The scheme has also been making a concerted effort to work with local authorities. Larac chief executive Lee Marshall is now a board member, and Bevis explains that it has been useful having his insight on how OPRL can assist with communicating with the public, particularly in light of council budget cuts.

Similar schemes are now operating elsewhere in world, such as the US, Australia and South Africa, and it is thought these have arisen after seeing what was happening in the UK. “They use the same iconography as us – they don’t have the Recycle Now swoosh but they use the Mobius loop instead,” Bevis explains.

Is there an opportunity to sell its expertise? “There is an opportunity. The big challenge is in the multinational brands, which sell into more than one market. For them, it is ‘can we put something on about how to recycle in the UK when we are selling in other countries?’

“One of the things we want to explore is to see where essentially it is the same information being given. For example, if you are Procter & Gamble, can you basically use the same label in the US as you can in the UK, and are there ways we can work together on that? We know that some brands have looked at joining OPRL and then said, ‘we can’t see how we are going to make it work on our international brands’.”

OPRL has set itself targets to double its membership by 2018, see the label on 60% of UK packaging and raise consumer recognition levels – meaning there is a better chance of people acting on the advice on the labels. Does this mean the scheme has a finite life?

“When we appeared in front of the judges at the 2015 NRAs, they asked us what our ambition was. Ultimately, our ambition is to put ourselves out of business,” Bevis says.

“We not only support action by consumers but we also encourage innovation in recycling services. We have seen beverage cartons and aluminium foil, for example, go from being really difficult to recycle to having a lot of local facilities and a lot of kerbside collections.

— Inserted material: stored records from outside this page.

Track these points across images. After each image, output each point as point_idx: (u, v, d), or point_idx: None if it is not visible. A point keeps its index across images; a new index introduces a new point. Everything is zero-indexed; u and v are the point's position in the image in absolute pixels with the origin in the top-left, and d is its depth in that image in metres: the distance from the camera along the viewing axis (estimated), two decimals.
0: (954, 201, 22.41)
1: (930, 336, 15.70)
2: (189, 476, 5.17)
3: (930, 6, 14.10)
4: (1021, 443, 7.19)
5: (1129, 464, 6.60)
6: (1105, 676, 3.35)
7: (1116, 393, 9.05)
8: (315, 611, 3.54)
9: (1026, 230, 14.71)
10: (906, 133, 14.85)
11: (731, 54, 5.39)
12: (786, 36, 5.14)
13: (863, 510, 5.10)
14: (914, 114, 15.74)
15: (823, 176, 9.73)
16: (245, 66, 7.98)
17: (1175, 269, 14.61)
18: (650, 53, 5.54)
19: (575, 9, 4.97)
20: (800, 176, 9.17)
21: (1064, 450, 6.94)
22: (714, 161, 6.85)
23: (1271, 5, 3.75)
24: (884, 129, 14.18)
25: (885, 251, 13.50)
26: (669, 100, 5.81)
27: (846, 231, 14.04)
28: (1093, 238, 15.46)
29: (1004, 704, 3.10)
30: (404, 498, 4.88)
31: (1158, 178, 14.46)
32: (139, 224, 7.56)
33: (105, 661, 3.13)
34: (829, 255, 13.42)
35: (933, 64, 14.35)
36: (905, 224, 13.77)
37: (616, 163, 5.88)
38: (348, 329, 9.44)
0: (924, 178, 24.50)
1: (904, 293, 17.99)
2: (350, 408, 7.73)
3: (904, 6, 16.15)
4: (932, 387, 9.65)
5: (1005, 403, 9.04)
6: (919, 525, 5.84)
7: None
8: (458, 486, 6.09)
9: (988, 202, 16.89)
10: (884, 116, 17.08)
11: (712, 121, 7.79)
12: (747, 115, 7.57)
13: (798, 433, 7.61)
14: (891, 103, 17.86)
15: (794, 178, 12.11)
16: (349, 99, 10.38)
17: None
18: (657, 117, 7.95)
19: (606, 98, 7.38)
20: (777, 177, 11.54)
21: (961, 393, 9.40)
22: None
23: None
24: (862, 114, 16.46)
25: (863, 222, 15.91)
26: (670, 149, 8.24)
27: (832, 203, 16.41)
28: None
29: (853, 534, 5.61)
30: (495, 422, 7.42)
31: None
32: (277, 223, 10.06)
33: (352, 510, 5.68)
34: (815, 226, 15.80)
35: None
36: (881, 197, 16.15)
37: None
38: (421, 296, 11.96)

“There is the work being done by Defra to England, there is a similar project in Scotland and it is what has been happening in Wales for some time now. So we will get to the point where there will be much greater commonality in what can be recycled and a much better understanding by consumers of what they can recycle. And at that point you won’t need a label any more.”

Of course it is hard to predict what the future holds. But Bevis explains that, in addition to environmental reasons, members join the OPRL scheme as part of efforts to engage with their customers – something brands are doing more and more of.

“This idea of being able to personalise a bit of packaging so that it has your name on it – that sort of trend may mean that the label continues to be useful as a mark of a responsible company which wants to have that relationship with its customers – even when people already pretty much know that an aluminium drinks can goes into a recycling bin,” she explains.

But Bevis is excited about the year ahead: “We feel that we are building a lot of new things: we made some announcements about changes in additions to the ownership at the end of 2015 and there might be some more to come this year. We are really expecting 2016 to be quite a big year for us.”